Key Elements of International Monetary Policy
- Exchange rate rule
- Can be fixed or floating (where the market sets the exchange rate), or anywhere in
between the two.
- Reserves
- What you back your currency with; traditionally, to convince people that your
money is worth something. Some sort of asset that the money can be converted
into
- During the gold standard, this was gold
- Capital controls
- Refers to rules/regulations about how easily people can bring money into/out of
the country.
- Preferred means of balance of payments adjustment
- The way the countries pay off international debt, i.e. the means through which
you pay what you owe to foreigners. Often there are preferred means of making
these exchanges.

Competing Liberal Theories of Exchange Rate Policy
- Just as we saw with trade, there is a dominant approach.
- Employs a model from economics to identify society’s preferences on the exchange rate.
- Define the dominant cleavage: who wants the currency to be gaining in value vs other
currencies? Who wants the currency to be depreciating in value vs other currencies?

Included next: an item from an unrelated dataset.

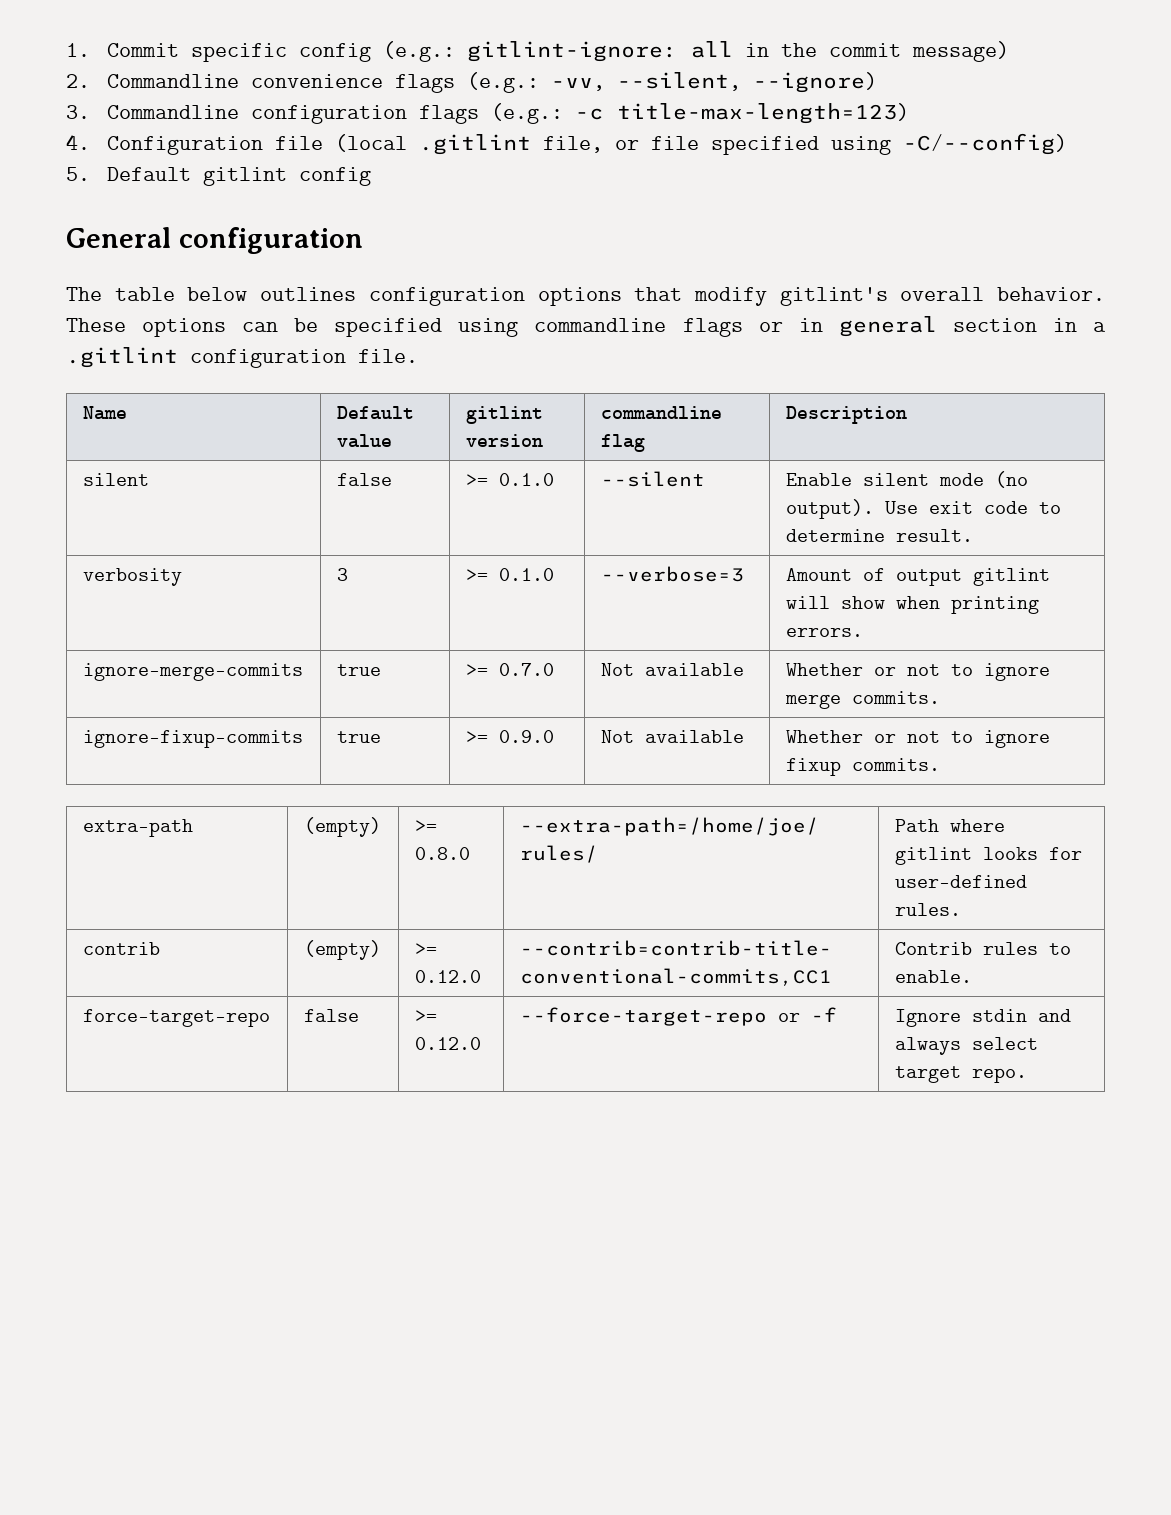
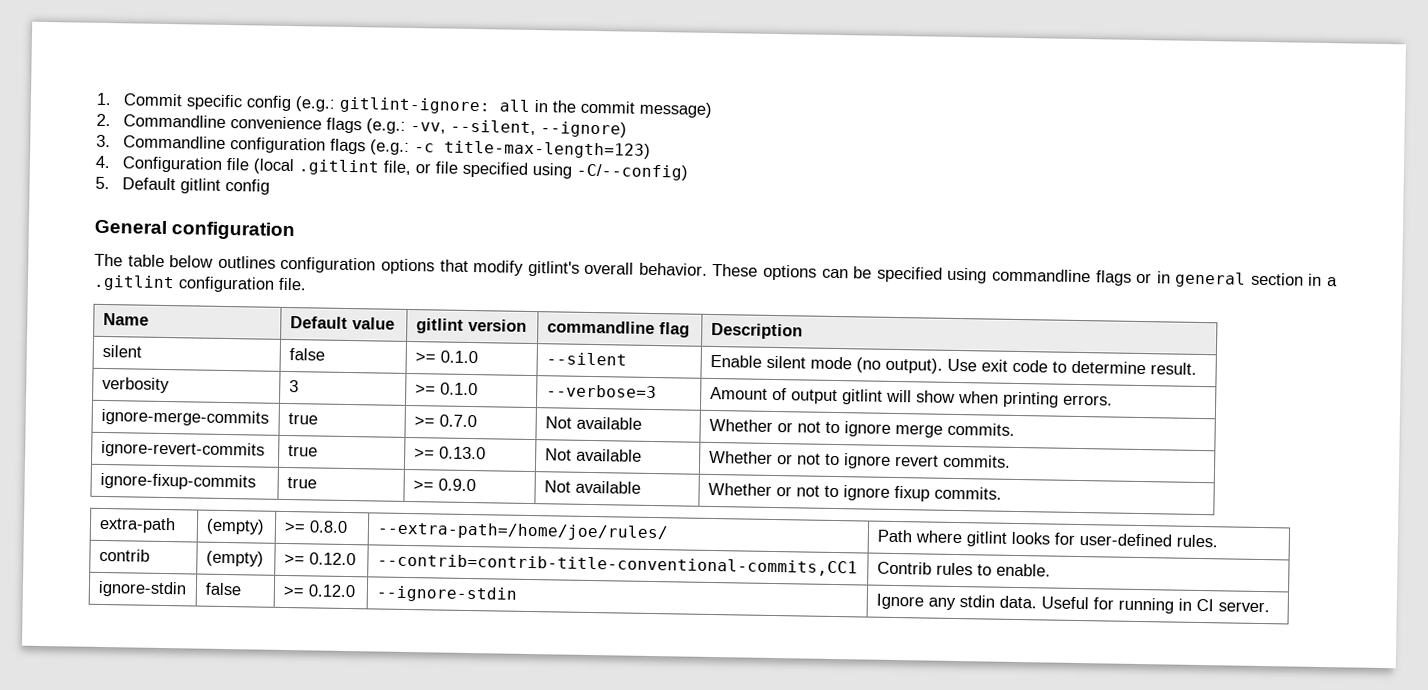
(940, 697) none -> [100,440,265,459] [287,445,318,457] [413,446,486,460] [544,448,642,462] [708,450,1011,469] // ignore-revert-commits | true | >= 0.13.0 | Not available | Whether or not to ignore revert commits.
[82,1009,270,1027] force-target-repo -> [97,580,187,598] ignore-stdin
[519,1007,837,1026] [894,1009,1071,1027] [894,1037,1038,1055] [894,1066,1027,1083] --force-target-repo or -f | Ignore stdin and always select target repo. -> [375,585,517,603] [875,593,1270,614] --ignore-stdin | Ignore any stdin data. Useful for running in CI server.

, Domestic Interests and the Exchange Rate
Competing notions about the dominant cleavage:

“Hard” money vs. “soft”: ​creditors vs. debtors
- Hard money refers to when the currency value is appreciating, or increasing in value.
- Soft money refers to money whose value is decreasing; the currency value is
depreciating.
- Creditors already have money, so they ​prefer hard money​ because they want the value of
the money that they have to increase.
- Debtors prefer soft money; they want to see the value of the currency drop
- ^This is one way of predicting what actors in this situation will do: separating
people into “creditors” or “debtors”.

Effect on trade competitiveness: ​“tradable” sectors vs. “non-tradable” sectors
- How the exchange rate ties to the competitiveness of different sectors in trade
- Separates society into tradable sectors or non-tradable sectors.
- Tradable sector: Exporting sector, or an import-competing sector
- Non tradable sector: industries/businesses that do not face foreign competition,
and you cannot export/provide it to foreigners with ease.